What you should do | Below are the records. For each one, write out its naming lines from kingdom down to common name with no changes.

[start Extracted data]

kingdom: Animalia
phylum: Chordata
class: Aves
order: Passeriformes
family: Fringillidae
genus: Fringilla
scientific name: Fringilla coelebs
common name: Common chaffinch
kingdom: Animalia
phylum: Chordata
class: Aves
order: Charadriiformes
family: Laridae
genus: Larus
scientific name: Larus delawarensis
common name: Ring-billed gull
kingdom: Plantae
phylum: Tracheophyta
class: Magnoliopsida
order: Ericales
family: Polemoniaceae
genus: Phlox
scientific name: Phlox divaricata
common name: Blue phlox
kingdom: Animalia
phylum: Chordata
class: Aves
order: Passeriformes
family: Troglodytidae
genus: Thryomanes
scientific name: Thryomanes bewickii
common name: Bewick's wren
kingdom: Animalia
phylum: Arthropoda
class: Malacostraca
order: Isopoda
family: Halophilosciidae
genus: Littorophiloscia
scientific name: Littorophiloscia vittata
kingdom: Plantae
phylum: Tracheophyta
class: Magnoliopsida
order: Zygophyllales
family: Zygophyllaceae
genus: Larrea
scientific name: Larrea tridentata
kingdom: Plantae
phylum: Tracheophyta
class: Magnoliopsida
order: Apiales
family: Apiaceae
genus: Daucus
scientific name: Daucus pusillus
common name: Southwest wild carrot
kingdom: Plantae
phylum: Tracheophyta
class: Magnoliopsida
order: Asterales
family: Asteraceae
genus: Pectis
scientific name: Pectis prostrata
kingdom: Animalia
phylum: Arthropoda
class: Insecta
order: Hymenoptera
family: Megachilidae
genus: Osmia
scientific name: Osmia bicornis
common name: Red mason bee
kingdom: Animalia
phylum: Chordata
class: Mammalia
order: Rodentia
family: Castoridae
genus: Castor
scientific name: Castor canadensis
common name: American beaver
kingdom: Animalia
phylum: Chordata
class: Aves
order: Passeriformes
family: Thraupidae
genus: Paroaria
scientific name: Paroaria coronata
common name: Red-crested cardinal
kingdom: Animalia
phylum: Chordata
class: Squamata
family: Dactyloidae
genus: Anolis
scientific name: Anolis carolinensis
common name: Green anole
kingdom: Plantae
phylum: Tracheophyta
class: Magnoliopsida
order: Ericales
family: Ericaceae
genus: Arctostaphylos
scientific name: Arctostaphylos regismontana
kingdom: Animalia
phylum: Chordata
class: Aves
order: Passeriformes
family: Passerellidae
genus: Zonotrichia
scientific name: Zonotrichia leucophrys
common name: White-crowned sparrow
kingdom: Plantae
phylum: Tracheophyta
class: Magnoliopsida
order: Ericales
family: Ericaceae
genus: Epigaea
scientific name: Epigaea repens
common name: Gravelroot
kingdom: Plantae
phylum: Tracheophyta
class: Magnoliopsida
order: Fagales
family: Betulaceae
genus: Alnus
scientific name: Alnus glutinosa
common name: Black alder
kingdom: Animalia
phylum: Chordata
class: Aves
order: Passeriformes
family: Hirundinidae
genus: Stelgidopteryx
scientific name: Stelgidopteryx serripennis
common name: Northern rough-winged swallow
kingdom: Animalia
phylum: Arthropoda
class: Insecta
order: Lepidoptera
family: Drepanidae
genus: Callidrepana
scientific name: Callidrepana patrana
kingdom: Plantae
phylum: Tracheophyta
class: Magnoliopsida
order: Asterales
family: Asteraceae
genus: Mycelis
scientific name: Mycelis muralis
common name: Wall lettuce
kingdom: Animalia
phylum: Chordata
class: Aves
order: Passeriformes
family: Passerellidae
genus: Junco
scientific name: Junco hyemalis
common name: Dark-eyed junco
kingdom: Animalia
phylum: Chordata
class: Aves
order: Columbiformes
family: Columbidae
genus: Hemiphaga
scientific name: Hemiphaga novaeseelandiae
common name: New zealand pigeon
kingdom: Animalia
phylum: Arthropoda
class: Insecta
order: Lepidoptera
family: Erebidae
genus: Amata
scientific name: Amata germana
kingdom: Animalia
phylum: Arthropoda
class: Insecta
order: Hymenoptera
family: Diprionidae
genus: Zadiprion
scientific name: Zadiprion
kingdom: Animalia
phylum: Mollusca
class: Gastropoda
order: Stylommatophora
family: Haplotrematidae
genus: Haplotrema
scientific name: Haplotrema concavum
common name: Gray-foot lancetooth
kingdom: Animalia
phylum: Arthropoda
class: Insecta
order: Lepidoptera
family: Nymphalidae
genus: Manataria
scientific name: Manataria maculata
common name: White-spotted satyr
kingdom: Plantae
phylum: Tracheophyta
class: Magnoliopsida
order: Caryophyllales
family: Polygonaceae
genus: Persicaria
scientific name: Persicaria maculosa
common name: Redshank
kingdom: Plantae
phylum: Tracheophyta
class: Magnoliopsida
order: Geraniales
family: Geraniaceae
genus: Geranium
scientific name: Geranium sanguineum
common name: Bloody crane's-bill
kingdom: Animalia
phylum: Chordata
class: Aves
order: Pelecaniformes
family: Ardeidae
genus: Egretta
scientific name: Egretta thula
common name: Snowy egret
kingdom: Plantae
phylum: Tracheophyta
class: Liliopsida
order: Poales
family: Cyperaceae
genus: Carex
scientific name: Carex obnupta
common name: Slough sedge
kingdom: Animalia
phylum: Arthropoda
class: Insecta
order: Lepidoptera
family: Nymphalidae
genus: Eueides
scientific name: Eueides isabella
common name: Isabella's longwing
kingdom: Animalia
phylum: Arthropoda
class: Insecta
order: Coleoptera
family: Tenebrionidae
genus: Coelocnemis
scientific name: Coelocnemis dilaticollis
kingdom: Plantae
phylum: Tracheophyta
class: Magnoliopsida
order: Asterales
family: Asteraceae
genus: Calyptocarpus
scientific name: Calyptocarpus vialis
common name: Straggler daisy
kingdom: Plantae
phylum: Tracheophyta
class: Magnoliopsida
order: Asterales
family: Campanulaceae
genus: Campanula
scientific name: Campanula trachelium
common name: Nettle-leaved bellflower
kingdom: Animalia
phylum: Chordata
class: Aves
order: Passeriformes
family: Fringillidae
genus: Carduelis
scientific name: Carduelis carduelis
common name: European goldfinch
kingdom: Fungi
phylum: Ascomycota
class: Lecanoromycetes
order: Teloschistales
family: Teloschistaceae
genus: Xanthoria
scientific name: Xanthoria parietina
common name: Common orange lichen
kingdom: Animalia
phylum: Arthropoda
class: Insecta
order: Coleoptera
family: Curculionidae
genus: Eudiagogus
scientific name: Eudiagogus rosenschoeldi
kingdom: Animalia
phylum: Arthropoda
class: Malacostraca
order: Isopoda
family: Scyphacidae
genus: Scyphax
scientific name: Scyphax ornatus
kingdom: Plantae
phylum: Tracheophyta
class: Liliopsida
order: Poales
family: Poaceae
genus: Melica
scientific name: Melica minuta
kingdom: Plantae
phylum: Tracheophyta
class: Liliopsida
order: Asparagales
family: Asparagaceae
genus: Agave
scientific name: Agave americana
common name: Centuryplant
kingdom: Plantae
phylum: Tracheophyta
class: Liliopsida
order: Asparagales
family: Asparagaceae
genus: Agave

[end Extracted data]

Worked answer |
kingdom: Animalia
phylum: Chordata
class: Aves
order: Passeriformes
family: Fringillidae
genus: Fringilla
scientific name: Fringilla coelebs
common name: Common chaffinch
kingdom: Animalia
phylum: Chordata
class: Aves
order: Charadriiformes
family: Laridae
genus: Larus
scientific name: Larus delawarensis
common name: Ring-billed gull
kingdom: Plantae
phylum: Tracheophyta
class: Magnoliopsida
order: Ericales
family: Polemoniaceae
genus: Phlox
scientific name: Phlox divaricata
common name: Blue phlox
kingdom: Animalia
phylum: Chordata
class: Aves
order: Passeriformes
family: Troglodytidae
genus: Thryomanes
scientific name: Thryomanes bewickii
common name: Bewick's wren
kingdom: Animalia
phylum: Arthropoda
class: Malacostraca
order: Isopoda
family: Halophilosciidae
genus: Littorophiloscia
scientific name: Littorophiloscia vittata
kingdom: Plantae
phylum: Tracheophyta
class: Magnoliopsida
order: Zygophyllales
family: Zygophyllaceae
genus: Larrea
scientific name: Larrea tridentata
kingdom: Plantae
phylum: Tracheophyta
class: Magnoliopsida
order: Apiales
family: Apiaceae
genus: Daucus
scientific name: Daucus pusillus
common name: Southwest wild carrot
kingdom: Plantae
phylum: Tracheophyta
class: Magnoliopsida
order: Asterales
family: Asteraceae
genus: Pectis
scientific name: Pectis prostrata
kingdom: Animalia
phylum: Arthropoda
class: Insecta
order: Hymenoptera
family: Megachilidae
genus: Osmia
scientific name: Osmia bicornis
common name: Red mason bee
kingdom: Animalia
phylum: Chordata
class: Mammalia
order: Rodentia
family: Castoridae
genus: Castor
scientific name: Castor canadensis
common name: American beaver
kingdom: Animalia
phylum: Chordata
class: Aves
order: Passeriformes
family: Thraupidae
genus: Paroaria
scientific name: Paroaria coronata
common name: Red-crested cardinal
kingdom: Animalia
phylum: Chordata
class: Squamata
family: Dactyloidae
genus: Anolis
scientific name: Anolis carolinensis
common name: Green anole
kingdom: Plantae
phylum: Tracheophyta
class: Magnoliopsida
order: Ericales
family: Ericaceae
genus: Arctostaphylos
scientific name: Arctostaphylos regismontana
kingdom: Animalia
phylum: Chordata
class: Aves
order: Passeriformes
family: Passerellidae
genus: Zonotrichia
scientific name: Zonotrichia leucophrys
common name: White-crowned sparrow
kingdom: Plantae
phylum: Tracheophyta
class: Magnoliopsida
order: Ericales
family: Ericaceae
genus: Epigaea
scientific name: Epigaea repens
common name: Gravelroot
kingdom: Plantae
phylum: Tracheophyta
class: Magnoliopsida
order: Fagales
family: Betulaceae
genus: Alnus
scientific name: Alnus glutinosa
common name: Black alder
kingdom: Animalia
phylum: Chordata
class: Aves
order: Passeriformes
family: Hirundinidae
genus: Stelgidopteryx
scientific name: Stelgidopteryx serripennis
common name: Northern rough-winged swallow
kingdom: Animalia
phylum: Arthropoda
class: Insecta
order: Lepidoptera
family: Drepanidae
genus: Callidrepana
scientific name: Callidrepana patrana
kingdom: Plantae
phylum: Tracheophyta
class: Magnoliopsida
order: Asterales
family: Asteraceae
genus: Mycelis
scientific name: Mycelis muralis
common name: Wall lettuce
kingdom: Animalia
phylum: Chordata
class: Aves
order: Passeriformes
family: Passerellidae
genus: Junco
scientific name: Junco hyemalis
common name: Dark-eyed junco
kingdom: Animalia
phylum: Chordata
class: Aves
order: Columbiformes
family: Columbidae
genus: Hemiphaga
scientific name: Hemiphaga novaeseelandiae
common name: New zealand pigeon
kingdom: Animalia
phylum: Arthropoda
class: Insecta
order: Lepidoptera
family: Erebidae
genus: Amata
scientific name: Amata germana
kingdom: Animalia
phylum: Arthropoda
class: Insecta
order: Hymenoptera
family: Diprionidae
genus: Zadiprion
scientific name: Zadiprion
kingdom: Animalia
phylum: Mollusca
class: Gastropoda
order: Stylommatophora
family: Haplotrematidae
genus: Haplotrema
scientific name: Haplotrema concavum
common name: Gray-foot lancetooth
kingdom: Animalia
phylum: Arthropoda
class: Insecta
order: Lepidoptera
family: Nymphalidae
genus: Manataria
scientific name: Manataria maculata
common name: White-spotted satyr
kingdom: Plantae
phylum: Tracheophyta
class: Magnoliopsida
order: Caryophyllales
family: Polygonaceae
genus: Persicaria
scientific name: Persicaria maculosa
common name: Redshank
kingdom: Plantae
phylum: Tracheophyta
class: Magnoliopsida
order: Geraniales
family: Geraniaceae
genus: Geranium
scientific name: Geranium sanguineum
common name: Bloody crane's-bill
kingdom: Animalia
phylum: Chordata
class: Aves
order: Pelecaniformes
family: Ardeidae
genus: Egretta
scientific name: Egretta thula
common name: Snowy egret
kingdom: Plantae
phylum: Tracheophyta
class: Liliopsida
order: Poales
family: Cyperaceae
genus: Carex
scientific name: Carex obnupta
common name: Slough sedge
kingdom: Animalia
phylum: Arthropoda
class: Insecta
order: Lepidoptera
family: Nymphalidae
genus: Eueides
scientific name: Eueides isabella
common name: Isabella's longwing
kingdom: Animalia
phylum: Arthropoda
class: Insecta
order: Coleoptera
family: Tenebrionidae
genus: Coelocnemis
scientific name: Coelocnemis dilaticollis
kingdom: Plantae
phylum: Tracheophyta
class: Magnoliopsida
order: Asterales
family: Asteraceae
genus: Calyptocarpus
scientific name: Calyptocarpus vialis
common name: Straggler daisy
kingdom: Plantae
phylum: Tracheophyta
class: Magnoliopsida
order: Asterales
family: Campanulaceae
genus: Campanula
scientific name: Campanula trachelium
common name: Nettle-leaved bellflower
kingdom: Animalia
phylum: Chordata
class: Aves
order: Passeriformes
family: Fringillidae
genus: Carduelis
scientific name: Carduelis carduelis
common name: European goldfinch
kingdom: Fungi
phylum: Ascomycota
class: Lecanoromycetes
order: Teloschistales
family: Teloschistaceae
genus: Xanthoria
scientific name: Xanthoria parietina
common name: Common orange lichen
kingdom: Animalia
phylum: Arthropoda
class: Insecta
order: Coleoptera
family: Curculionidae
genus: Eudiagogus
scientific name: Eudiagogus rosenschoeldi
kingdom: Animalia
phylum: Arthropoda
class: Malacostraca
order: Isopoda
family: Scyphacidae
genus: Scyphax
scientific name: Scyphax ornatus
kingdom: Plantae
phylum: Tracheophyta
class: Liliopsida
order: Poales
family: Poaceae
genus: Melica
scientific name: Melica minuta
kingdom: Plantae
phylum: Tracheophyta
class: Liliopsida
order: Asparagales
family: Asparagaceae
genus: Agave
scientific name: Agave americana
common name: Centuryplant
kingdom: Plantae
phylum: Tracheophyta
class: Liliopsida
order: Asparagales
family: Asparagaceae
genus: Agave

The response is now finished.